>> BEGIN

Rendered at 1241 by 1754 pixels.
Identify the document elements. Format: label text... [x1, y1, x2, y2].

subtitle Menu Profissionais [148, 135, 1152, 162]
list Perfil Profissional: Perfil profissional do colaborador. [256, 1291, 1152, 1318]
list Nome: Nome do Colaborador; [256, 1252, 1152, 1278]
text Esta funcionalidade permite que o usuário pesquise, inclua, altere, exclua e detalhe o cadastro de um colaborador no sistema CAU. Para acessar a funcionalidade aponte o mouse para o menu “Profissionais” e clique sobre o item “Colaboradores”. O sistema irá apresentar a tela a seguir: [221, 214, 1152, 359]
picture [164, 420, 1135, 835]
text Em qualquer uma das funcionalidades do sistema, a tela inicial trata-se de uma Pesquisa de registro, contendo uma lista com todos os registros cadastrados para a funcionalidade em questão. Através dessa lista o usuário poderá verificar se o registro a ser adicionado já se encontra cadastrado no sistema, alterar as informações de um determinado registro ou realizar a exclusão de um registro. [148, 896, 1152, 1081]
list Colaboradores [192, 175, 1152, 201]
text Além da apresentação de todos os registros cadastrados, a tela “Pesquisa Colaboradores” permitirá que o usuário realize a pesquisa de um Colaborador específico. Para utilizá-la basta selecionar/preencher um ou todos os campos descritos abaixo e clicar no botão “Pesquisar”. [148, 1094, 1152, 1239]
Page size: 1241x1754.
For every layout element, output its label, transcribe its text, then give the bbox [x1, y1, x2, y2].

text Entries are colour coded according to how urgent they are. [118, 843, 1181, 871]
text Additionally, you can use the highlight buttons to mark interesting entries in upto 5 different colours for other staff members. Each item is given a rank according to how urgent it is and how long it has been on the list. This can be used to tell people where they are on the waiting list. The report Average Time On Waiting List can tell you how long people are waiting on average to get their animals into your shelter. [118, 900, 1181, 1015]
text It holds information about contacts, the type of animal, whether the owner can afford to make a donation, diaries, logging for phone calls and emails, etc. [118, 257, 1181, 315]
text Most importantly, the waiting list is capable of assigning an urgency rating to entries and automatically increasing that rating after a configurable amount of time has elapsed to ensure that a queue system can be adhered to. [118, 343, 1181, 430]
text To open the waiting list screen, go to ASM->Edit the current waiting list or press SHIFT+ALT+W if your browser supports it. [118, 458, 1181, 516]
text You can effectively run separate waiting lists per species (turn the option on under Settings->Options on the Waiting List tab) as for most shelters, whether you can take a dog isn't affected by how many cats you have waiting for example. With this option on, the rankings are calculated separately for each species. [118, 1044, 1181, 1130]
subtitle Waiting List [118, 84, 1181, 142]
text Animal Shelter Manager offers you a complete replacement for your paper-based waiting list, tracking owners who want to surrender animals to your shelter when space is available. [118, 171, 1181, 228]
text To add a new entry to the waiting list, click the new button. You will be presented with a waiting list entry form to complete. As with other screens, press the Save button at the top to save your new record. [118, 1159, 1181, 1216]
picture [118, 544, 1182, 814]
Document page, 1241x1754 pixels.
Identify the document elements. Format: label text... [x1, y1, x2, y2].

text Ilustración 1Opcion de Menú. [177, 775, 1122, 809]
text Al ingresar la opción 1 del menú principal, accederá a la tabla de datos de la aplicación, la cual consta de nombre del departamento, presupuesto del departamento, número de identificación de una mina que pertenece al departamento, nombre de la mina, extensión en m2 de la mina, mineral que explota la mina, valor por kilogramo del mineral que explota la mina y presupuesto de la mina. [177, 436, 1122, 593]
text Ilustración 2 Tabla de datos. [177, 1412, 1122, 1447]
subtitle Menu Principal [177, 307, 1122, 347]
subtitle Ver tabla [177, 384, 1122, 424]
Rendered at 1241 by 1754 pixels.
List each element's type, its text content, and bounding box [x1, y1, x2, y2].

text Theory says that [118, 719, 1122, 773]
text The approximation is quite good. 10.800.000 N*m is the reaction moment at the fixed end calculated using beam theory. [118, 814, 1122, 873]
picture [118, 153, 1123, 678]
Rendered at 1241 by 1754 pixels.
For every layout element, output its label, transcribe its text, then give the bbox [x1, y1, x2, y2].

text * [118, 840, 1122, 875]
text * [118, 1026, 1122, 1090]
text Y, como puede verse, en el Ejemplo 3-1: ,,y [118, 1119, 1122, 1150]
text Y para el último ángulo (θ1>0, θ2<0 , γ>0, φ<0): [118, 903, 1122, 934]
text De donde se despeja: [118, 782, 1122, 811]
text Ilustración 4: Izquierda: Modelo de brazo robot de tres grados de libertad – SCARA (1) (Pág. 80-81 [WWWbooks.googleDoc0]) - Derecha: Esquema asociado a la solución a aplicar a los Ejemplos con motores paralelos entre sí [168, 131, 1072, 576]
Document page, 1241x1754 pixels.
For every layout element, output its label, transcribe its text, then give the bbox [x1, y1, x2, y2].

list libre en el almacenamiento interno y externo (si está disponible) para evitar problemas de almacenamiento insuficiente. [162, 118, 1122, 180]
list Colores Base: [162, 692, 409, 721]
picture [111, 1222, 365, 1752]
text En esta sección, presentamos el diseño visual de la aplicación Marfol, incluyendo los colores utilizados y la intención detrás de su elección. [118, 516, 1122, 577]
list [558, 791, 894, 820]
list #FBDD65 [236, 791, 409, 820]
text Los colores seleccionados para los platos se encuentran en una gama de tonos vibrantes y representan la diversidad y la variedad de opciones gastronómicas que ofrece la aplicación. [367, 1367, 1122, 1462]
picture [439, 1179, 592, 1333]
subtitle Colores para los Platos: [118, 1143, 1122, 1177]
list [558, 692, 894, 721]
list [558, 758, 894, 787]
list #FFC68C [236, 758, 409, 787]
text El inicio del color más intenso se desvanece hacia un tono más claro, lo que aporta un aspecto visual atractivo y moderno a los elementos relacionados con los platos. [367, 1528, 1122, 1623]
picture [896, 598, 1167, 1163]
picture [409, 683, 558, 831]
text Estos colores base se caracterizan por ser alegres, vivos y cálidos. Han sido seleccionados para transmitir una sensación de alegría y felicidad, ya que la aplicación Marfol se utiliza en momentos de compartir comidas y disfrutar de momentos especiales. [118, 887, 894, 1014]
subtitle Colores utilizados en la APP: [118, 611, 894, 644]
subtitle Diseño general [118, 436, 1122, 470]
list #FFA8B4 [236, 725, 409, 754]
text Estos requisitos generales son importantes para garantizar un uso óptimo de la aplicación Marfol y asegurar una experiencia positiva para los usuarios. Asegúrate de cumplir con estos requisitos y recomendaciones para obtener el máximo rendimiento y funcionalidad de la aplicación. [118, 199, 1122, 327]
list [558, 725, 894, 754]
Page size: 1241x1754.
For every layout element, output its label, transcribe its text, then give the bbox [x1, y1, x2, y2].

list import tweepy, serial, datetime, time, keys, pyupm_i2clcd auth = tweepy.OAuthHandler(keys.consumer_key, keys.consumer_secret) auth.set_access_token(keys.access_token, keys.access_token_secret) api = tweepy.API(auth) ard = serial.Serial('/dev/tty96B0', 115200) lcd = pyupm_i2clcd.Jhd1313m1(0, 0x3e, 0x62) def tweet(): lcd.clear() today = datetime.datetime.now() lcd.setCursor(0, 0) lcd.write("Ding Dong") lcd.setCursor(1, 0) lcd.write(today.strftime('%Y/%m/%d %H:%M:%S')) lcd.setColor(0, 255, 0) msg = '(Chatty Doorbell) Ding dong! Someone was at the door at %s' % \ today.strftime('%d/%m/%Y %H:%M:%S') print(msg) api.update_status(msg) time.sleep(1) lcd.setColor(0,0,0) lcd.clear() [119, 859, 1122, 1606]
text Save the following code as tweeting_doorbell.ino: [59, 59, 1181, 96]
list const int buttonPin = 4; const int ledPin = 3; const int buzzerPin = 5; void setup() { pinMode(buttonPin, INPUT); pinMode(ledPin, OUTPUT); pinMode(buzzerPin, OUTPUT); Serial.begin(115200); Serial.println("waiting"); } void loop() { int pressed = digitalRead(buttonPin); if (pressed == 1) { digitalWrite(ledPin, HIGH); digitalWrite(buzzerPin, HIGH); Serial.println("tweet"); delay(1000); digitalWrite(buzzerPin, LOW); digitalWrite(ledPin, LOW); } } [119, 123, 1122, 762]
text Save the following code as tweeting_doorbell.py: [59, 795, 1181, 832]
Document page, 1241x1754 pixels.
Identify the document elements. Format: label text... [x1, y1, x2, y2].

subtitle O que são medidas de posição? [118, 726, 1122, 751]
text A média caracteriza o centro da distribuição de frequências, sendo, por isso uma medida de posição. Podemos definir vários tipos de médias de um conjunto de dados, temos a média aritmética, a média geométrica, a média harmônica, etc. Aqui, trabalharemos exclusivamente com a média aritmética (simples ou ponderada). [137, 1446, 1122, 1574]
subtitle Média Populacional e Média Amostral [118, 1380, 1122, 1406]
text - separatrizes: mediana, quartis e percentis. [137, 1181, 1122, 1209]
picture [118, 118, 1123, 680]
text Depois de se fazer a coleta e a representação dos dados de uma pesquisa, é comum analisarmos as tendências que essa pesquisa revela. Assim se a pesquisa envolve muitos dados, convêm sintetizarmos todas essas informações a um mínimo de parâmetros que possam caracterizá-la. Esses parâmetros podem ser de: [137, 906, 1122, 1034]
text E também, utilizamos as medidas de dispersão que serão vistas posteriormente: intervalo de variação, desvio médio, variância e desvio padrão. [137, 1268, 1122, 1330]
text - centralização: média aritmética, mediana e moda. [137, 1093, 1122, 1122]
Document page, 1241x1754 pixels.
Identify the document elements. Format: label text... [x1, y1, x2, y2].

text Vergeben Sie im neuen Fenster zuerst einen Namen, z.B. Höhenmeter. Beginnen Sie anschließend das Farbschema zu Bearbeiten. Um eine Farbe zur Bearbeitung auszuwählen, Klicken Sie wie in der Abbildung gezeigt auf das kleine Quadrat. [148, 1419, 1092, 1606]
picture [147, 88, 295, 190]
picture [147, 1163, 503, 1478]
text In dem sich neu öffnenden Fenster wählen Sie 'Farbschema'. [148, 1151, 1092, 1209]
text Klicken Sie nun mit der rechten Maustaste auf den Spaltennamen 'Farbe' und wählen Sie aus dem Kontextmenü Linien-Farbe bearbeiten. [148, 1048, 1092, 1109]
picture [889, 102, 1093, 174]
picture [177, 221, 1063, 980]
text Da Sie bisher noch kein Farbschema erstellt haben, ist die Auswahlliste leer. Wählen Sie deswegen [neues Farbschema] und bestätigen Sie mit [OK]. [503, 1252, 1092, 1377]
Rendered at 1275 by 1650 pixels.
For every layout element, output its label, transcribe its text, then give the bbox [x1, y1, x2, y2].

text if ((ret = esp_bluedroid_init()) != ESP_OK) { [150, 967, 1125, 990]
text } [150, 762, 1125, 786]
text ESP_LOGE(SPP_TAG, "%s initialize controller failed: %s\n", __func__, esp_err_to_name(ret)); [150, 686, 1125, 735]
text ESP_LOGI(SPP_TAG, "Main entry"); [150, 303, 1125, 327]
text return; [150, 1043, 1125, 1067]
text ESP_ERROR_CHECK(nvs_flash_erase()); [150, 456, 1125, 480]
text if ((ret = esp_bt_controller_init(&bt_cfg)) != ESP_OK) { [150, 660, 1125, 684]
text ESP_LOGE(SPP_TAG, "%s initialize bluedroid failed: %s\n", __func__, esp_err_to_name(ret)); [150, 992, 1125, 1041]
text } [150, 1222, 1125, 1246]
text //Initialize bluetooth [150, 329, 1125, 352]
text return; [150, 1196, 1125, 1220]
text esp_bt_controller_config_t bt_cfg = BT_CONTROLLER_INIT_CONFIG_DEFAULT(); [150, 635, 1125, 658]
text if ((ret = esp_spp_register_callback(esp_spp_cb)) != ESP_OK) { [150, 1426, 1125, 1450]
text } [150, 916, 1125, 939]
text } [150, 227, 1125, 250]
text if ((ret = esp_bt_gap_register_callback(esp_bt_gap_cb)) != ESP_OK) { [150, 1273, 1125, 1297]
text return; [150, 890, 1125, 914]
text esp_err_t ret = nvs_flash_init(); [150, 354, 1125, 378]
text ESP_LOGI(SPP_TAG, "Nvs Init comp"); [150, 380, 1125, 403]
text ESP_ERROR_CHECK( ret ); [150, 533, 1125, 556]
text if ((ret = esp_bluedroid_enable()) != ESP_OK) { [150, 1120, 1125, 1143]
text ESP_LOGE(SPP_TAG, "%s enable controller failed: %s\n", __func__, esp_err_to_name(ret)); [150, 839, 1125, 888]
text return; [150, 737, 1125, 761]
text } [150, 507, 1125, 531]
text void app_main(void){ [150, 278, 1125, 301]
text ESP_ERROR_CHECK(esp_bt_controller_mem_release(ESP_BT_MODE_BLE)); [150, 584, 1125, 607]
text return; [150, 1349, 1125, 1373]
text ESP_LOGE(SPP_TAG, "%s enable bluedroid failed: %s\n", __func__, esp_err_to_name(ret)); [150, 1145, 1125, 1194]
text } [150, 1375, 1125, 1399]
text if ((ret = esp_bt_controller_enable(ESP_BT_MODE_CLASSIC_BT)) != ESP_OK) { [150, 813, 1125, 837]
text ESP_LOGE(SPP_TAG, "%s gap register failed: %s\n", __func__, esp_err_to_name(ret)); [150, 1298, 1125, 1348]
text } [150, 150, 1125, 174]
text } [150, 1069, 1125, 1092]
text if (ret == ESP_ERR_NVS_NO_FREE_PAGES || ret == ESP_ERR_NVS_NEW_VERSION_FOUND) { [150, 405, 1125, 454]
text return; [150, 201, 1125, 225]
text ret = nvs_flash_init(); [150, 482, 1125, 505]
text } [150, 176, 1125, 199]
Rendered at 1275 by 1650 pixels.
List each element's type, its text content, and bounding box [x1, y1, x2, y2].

>> END

Exercise
Pull out every line in the listing above that contains the word "they".

Answer for the task
text Entries are colour coded according to how urgent they are. [118, 843, 1181, 871]
text Additionally, you can use the highlight buttons to mark interesting entries in upto 5 different colours for other staff members. Each item is given a rank according to how urgent it is and how long it has been on the list. This can be used to tell people where they are on the waiting list. The report Average Time On Waiting List can tell you how long people are waiting on average to get their animals into your shelter. [118, 900, 1181, 1015]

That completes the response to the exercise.